- _EXERCISE OBJECTIVE_: A faithful copy is required. Print each line of the data exactly and omit the pictures.

- _GIVEN MATERIAL_:
__________________________________________________
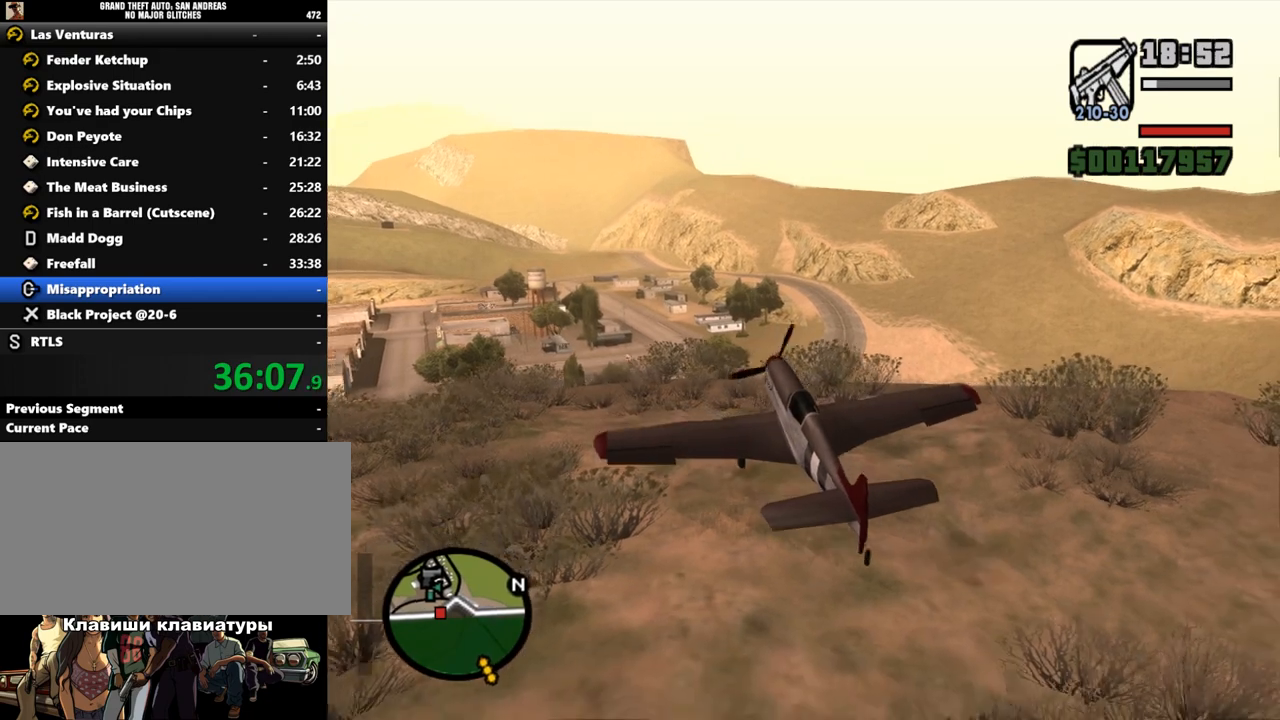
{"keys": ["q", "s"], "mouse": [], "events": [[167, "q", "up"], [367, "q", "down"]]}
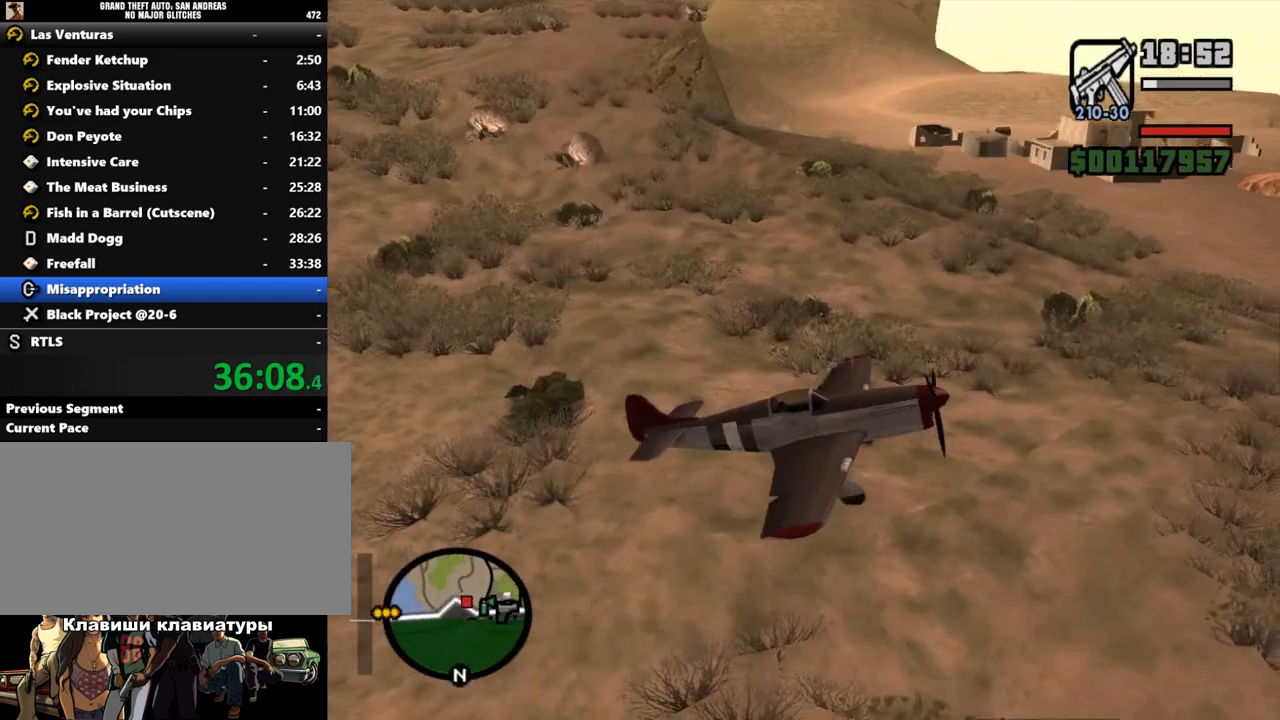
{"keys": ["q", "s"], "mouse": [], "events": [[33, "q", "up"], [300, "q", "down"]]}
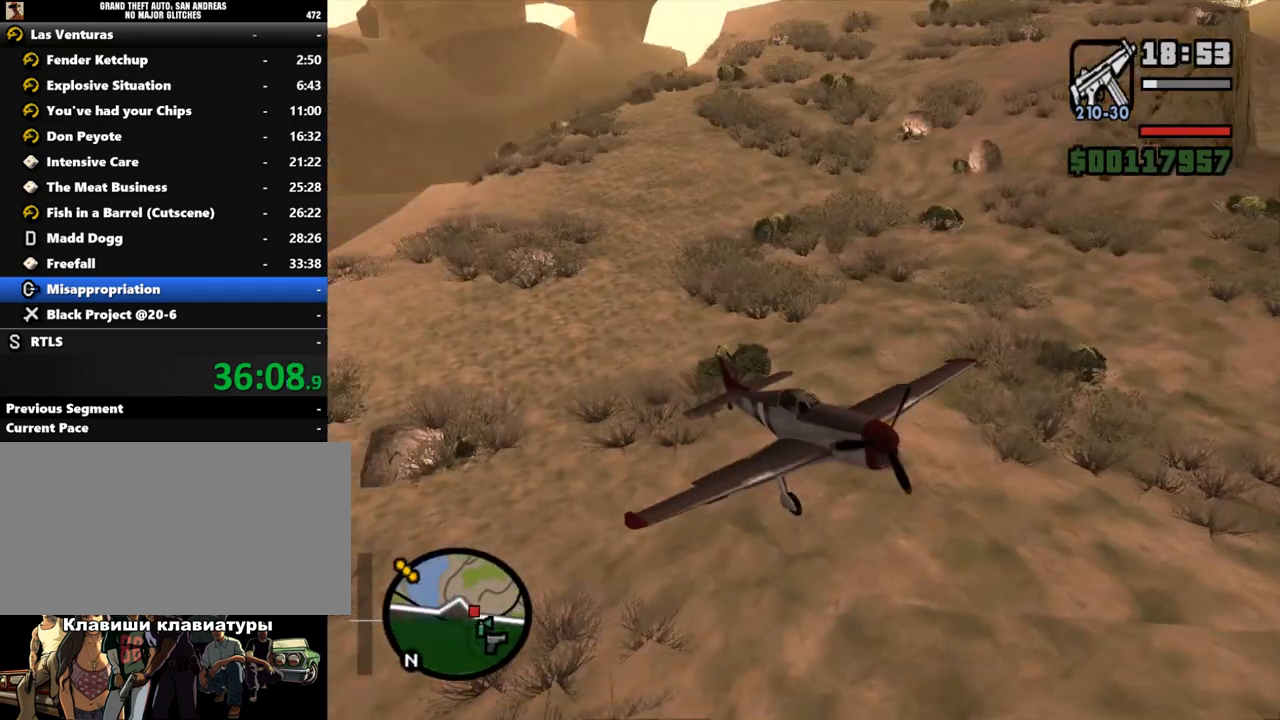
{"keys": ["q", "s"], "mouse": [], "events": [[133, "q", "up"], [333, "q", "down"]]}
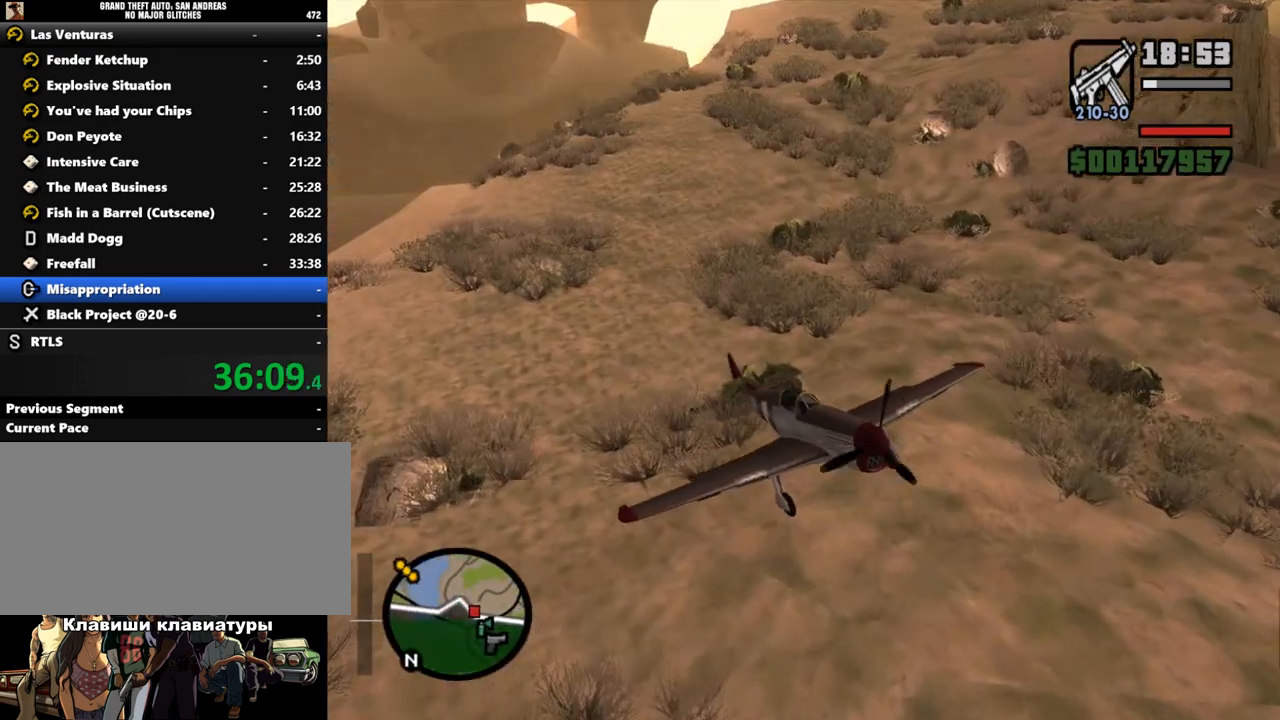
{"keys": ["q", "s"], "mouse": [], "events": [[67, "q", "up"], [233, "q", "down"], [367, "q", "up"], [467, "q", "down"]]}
__________________________________________________
- _RESULT_:
{"keys": ["q", "s"], "mouse": [], "events": [[167, "q", "up"], [367, "q", "down"]]}
{"keys": ["q", "s"], "mouse": [], "events": [[33, "q", "up"], [300, "q", "down"]]}
{"keys": ["q", "s"], "mouse": [], "events": [[133, "q", "up"], [333, "q", "down"]]}
{"keys": ["q", "s"], "mouse": [], "events": [[67, "q", "up"], [233, "q", "down"], [367, "q", "up"], [467, "q", "down"]]}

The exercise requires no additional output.